In vitro and in vivo comparative study of 68 Ga-labeled DOTA-, NOTA-, and HBEDCC-chelated radiotracers targeting prostate-specific membrane antigen

68 Ga-radiolabeled small molecules targeting prostate-specific membrane antigen (PSMA) have been extensively investigated as 68 Ga-positron emission tomography ( 68 Ga-PET) tracers.

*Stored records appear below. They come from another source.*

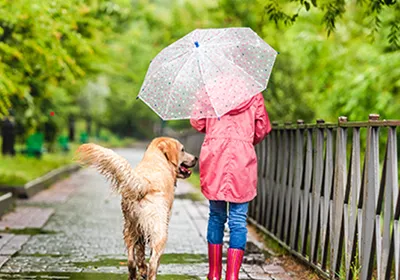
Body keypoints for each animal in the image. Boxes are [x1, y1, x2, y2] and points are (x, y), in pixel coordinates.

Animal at [74, 138, 197, 280]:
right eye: (183, 150)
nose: (196, 158)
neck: (157, 158)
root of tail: (144, 184)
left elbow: (139, 252)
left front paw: (142, 269)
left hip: (130, 227)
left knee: (131, 260)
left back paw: (135, 274)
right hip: (159, 231)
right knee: (153, 262)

Nevertheless, current 68 Ga-labeled radiotracers suffer from either fair detection rates for metastatic prostate cancer lesions or a high uptake by the kidneys. This study synthesizes new PSMA-targeted radiotracers, [ 68 Ga]SC691-DOTA, [ 68 Ga]SC691-NOTA, and [ 68 Ga]SC691-HBEDCC, and explores the in vitro and in vivo properties. These three radiotracers enabled PSMA-positive LNCaP tumors to be visualized by micro-PET/CT as early as 5 min post-injection. Biodistribution studies revealed that all three compounds could accumulate in the tumor with high affinity. The kidney’s uptake of [ 68 Ga]SC691-DOTA and [ 68 Ga]SC691-NOTA was comparable but lower than [ 68 Ga]SC691-HBEDCC. [ 68 Ga]SC691-HBEDCC demonstrated the most increased uptake and retention in the tumor over 2 h post-injection and a lower tumor-to-tissue ratio than [ 68 Ga]SC691-DOTA, and [ 68 Ga]SC691-NOTA.